-- Record excerpts --
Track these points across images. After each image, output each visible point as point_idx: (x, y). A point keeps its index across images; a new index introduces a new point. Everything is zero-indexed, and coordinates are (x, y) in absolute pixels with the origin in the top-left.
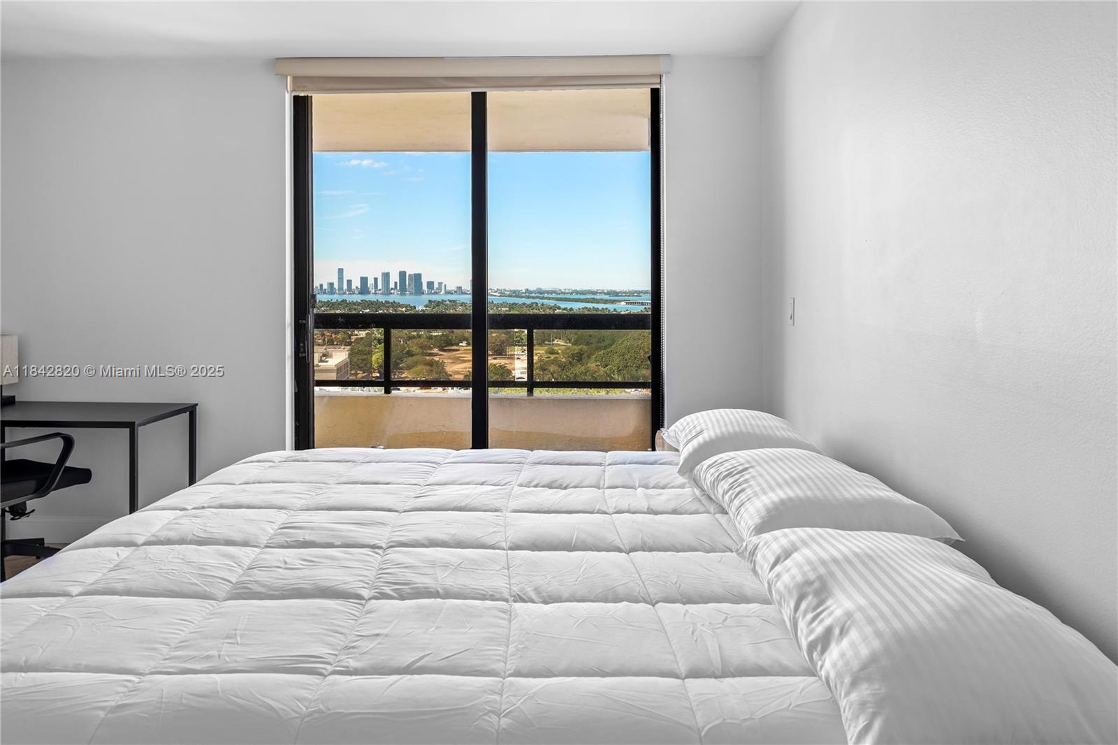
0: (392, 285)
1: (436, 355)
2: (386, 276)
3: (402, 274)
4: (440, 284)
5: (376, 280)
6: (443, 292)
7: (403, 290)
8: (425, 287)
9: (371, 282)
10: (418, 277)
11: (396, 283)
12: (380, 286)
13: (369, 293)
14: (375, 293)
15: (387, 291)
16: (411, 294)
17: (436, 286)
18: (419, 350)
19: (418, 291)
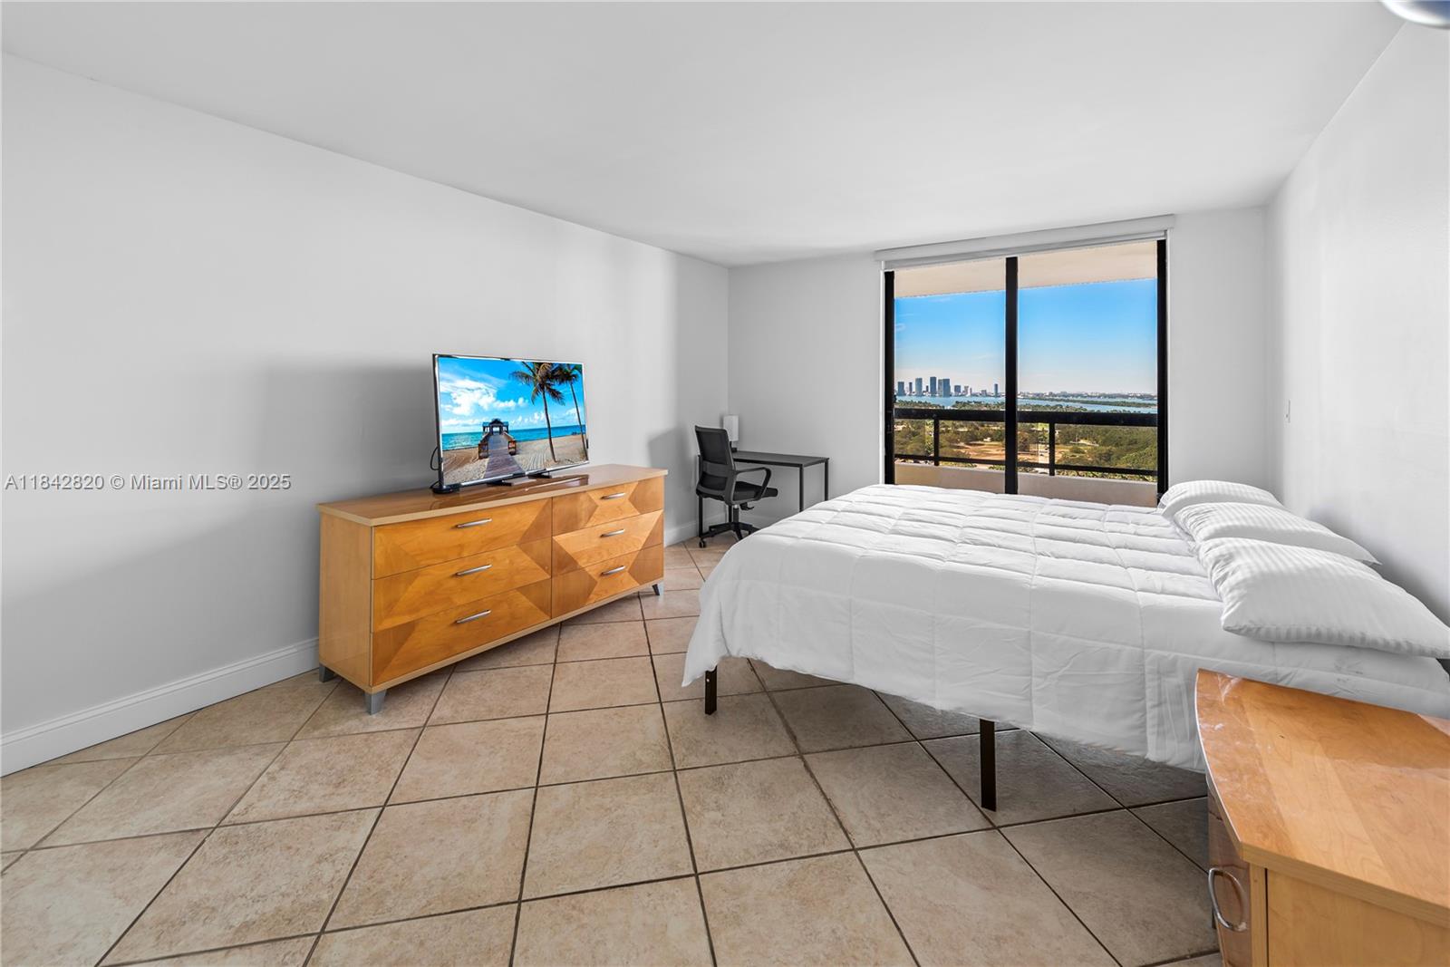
0: (924, 389)
1: (963, 448)
2: (919, 381)
3: (933, 380)
4: (966, 388)
5: (911, 384)
6: (969, 394)
7: (933, 392)
8: (952, 390)
9: (906, 386)
10: (946, 382)
11: (927, 387)
12: (914, 390)
13: (905, 395)
14: (910, 395)
15: (920, 394)
16: (940, 396)
17: (962, 389)
18: (947, 443)
19: (947, 394)
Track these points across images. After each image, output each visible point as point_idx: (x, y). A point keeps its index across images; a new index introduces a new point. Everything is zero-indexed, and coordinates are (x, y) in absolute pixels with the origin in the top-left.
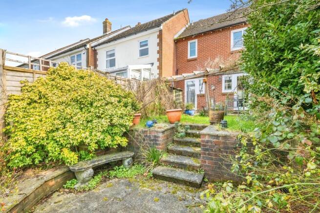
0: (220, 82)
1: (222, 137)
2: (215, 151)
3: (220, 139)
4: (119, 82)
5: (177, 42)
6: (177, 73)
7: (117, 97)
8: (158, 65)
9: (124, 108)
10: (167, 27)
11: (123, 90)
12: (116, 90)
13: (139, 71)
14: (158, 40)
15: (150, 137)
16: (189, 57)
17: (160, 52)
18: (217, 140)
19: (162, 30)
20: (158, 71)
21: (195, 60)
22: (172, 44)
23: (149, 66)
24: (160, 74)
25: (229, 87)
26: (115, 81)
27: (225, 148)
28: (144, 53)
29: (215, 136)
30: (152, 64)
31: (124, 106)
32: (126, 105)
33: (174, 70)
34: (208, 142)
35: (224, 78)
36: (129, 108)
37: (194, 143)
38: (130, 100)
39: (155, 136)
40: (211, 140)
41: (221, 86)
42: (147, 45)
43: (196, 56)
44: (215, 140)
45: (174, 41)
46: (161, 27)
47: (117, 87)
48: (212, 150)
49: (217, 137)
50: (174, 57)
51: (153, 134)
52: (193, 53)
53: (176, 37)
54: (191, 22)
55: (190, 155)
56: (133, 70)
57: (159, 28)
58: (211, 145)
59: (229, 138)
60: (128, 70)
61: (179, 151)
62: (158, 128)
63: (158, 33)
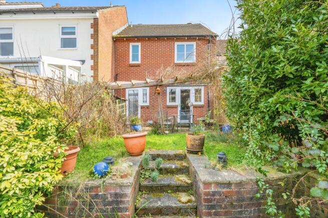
0: (165, 93)
1: (236, 184)
2: (226, 207)
3: (233, 187)
4: (21, 81)
5: (116, 40)
6: (116, 78)
7: (14, 114)
8: (92, 64)
9: (38, 141)
10: (104, 17)
11: (33, 99)
12: (12, 99)
13: (61, 67)
14: (92, 31)
15: (104, 197)
16: (131, 62)
17: (95, 47)
18: (228, 190)
19: (97, 19)
20: (92, 73)
21: (138, 66)
22: (110, 42)
23: (78, 64)
24: (95, 77)
25: (173, 99)
26: (12, 79)
27: (239, 200)
28: (69, 43)
29: (225, 184)
30: (83, 62)
31: (36, 137)
32: (42, 135)
33: (112, 74)
34: (214, 194)
35: (168, 89)
36: (51, 139)
37: (173, 187)
38: (53, 122)
39: (116, 194)
40: (220, 190)
41: (166, 98)
42: (74, 33)
43: (139, 62)
44: (224, 190)
45: (113, 38)
46: (97, 14)
47: (15, 91)
48: (221, 207)
49: (229, 184)
50: (112, 58)
51: (113, 191)
52: (135, 57)
53: (115, 34)
54: (130, 24)
55: (175, 212)
56: (49, 65)
57: (94, 15)
58: (220, 199)
59: (244, 185)
60: (41, 63)
61: (157, 208)
62: (122, 177)
63: (92, 21)
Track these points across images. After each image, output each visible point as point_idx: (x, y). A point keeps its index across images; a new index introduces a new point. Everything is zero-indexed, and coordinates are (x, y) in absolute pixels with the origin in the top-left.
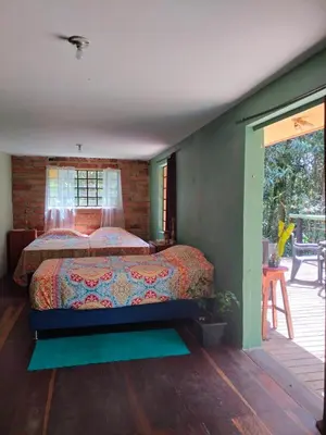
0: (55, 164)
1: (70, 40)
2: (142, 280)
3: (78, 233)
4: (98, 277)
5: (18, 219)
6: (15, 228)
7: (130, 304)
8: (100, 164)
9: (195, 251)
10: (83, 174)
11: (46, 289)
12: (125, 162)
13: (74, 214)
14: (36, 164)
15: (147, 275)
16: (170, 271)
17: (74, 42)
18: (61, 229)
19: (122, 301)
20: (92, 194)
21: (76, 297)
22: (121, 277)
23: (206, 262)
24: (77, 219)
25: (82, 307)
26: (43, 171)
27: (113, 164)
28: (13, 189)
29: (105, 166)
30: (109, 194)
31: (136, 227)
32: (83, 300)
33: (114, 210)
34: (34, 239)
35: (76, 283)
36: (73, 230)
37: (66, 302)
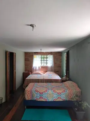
0: (36, 54)
1: (30, 25)
2: (57, 93)
3: (41, 73)
4: (43, 91)
5: (26, 69)
6: (25, 71)
7: (53, 101)
8: (47, 54)
9: (75, 84)
10: (43, 56)
11: (29, 94)
12: (54, 52)
13: (40, 67)
14: (31, 54)
15: (58, 91)
16: (66, 91)
17: (32, 26)
18: (37, 72)
19: (50, 99)
20: (45, 62)
21: (37, 97)
22: (50, 92)
23: (78, 88)
24: (41, 69)
25: (38, 100)
26: (33, 56)
27: (51, 53)
28: (25, 61)
29: (49, 54)
30: (50, 62)
31: (58, 72)
32: (38, 98)
33: (51, 66)
34: (29, 75)
35: (37, 93)
36: (40, 72)
37: (34, 98)
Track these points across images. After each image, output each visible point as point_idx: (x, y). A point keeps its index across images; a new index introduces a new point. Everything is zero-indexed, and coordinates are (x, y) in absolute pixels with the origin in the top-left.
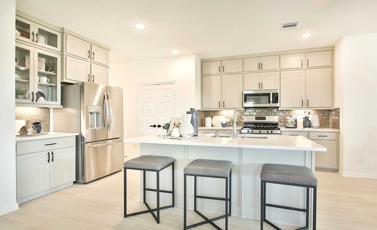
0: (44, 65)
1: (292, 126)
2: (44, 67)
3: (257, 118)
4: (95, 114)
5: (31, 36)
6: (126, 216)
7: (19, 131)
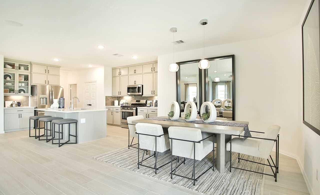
0: (24, 78)
1: (149, 106)
2: (24, 79)
3: (137, 101)
4: (45, 99)
5: (15, 67)
6: (30, 136)
7: (10, 105)
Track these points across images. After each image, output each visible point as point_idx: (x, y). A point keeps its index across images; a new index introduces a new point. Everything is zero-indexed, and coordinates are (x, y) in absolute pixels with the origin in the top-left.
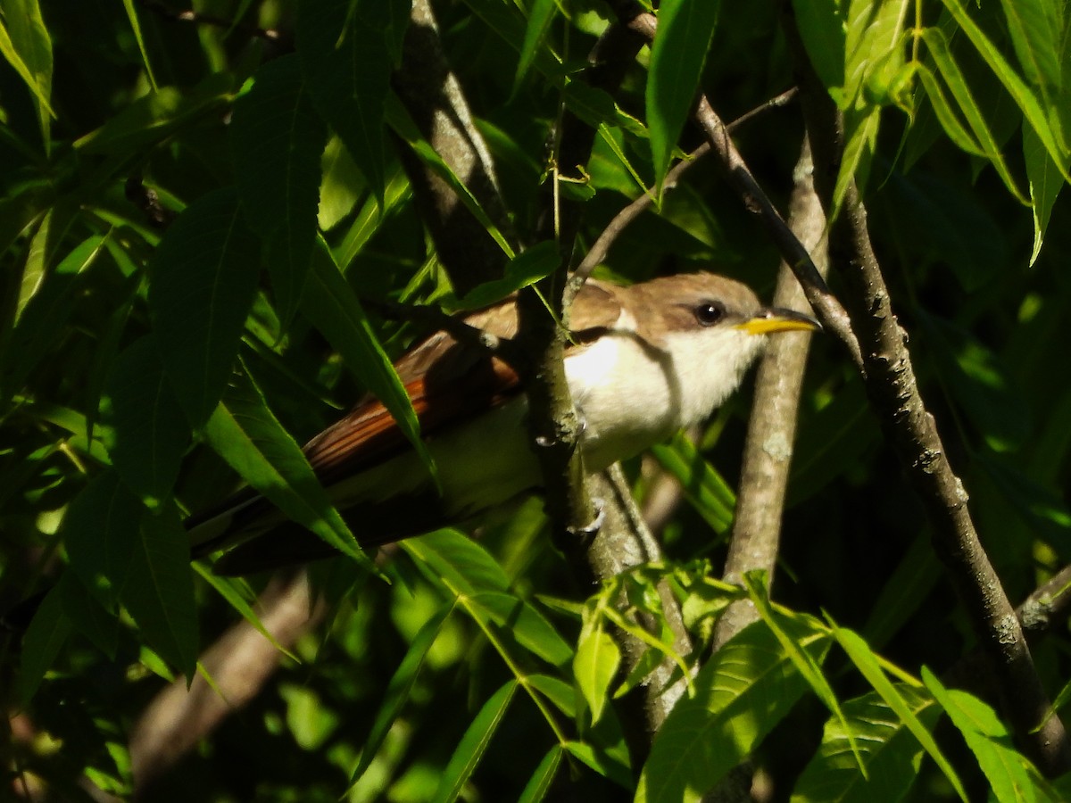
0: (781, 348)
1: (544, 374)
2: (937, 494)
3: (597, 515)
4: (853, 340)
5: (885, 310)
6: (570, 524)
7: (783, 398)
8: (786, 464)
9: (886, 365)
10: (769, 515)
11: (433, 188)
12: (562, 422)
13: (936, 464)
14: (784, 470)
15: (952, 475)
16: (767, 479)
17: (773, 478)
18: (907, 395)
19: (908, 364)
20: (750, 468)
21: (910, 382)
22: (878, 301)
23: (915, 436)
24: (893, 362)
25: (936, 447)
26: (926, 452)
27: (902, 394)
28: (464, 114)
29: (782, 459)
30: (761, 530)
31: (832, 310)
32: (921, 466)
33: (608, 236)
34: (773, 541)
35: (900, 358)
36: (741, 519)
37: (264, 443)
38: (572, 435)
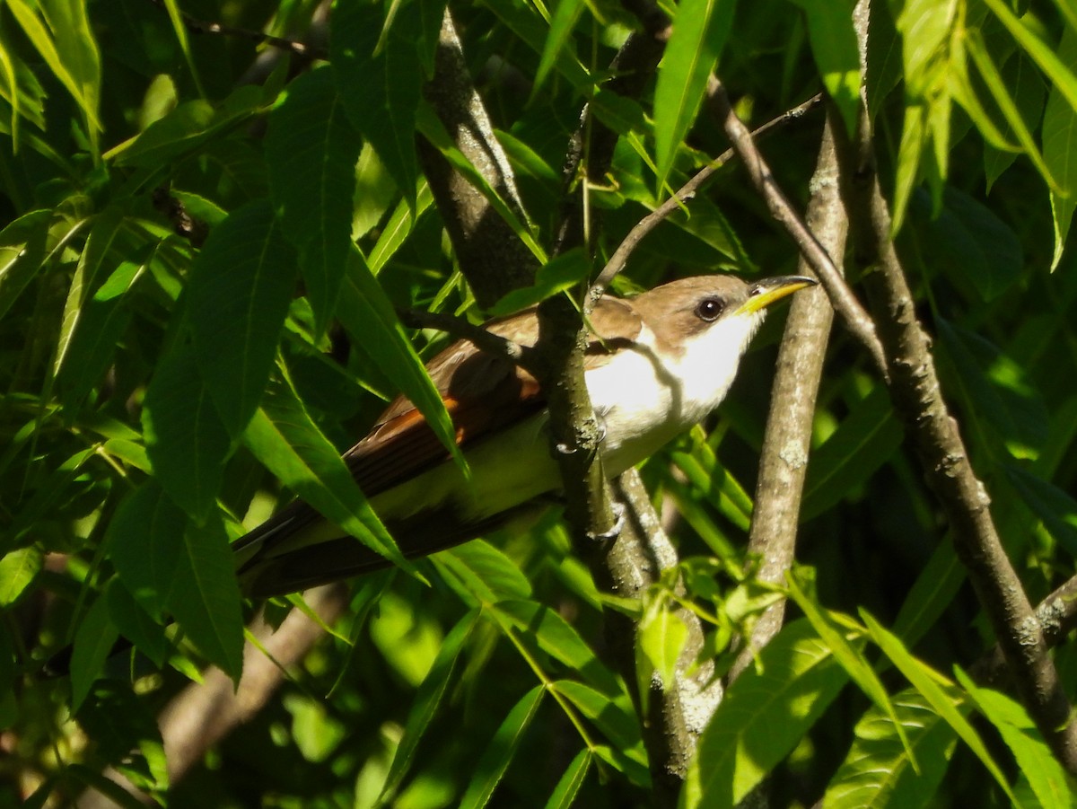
0: (798, 357)
1: (565, 381)
2: (959, 498)
3: (616, 521)
4: (877, 346)
5: (909, 317)
6: (590, 530)
7: (799, 405)
8: (802, 471)
9: (908, 370)
10: (786, 521)
11: (455, 199)
12: (582, 430)
13: (958, 467)
14: (800, 477)
15: (974, 479)
16: (783, 486)
17: (789, 485)
18: (930, 400)
19: (931, 370)
20: (766, 475)
21: (932, 387)
22: (901, 308)
23: (937, 440)
24: (916, 367)
25: (958, 451)
26: (949, 456)
27: (925, 399)
28: (485, 125)
29: (799, 466)
30: (778, 536)
31: (855, 316)
32: (943, 470)
33: (628, 245)
34: (789, 548)
35: (923, 363)
36: (757, 526)
37: (303, 450)
38: (592, 442)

-- Task statement --
Set down exactly the lines of the data above, beginning with the line that has "12: (116, 90)" and ending with the line that has "31: (124, 106)", and no others.

-- Finished exercise --
12: (116, 90)
13: (139, 71)
14: (158, 40)
15: (150, 137)
16: (189, 57)
17: (160, 52)
18: (217, 140)
19: (162, 30)
20: (158, 71)
21: (195, 60)
22: (172, 44)
23: (149, 66)
24: (160, 74)
25: (229, 87)
26: (115, 81)
27: (225, 148)
28: (144, 53)
29: (215, 136)
30: (152, 64)
31: (124, 106)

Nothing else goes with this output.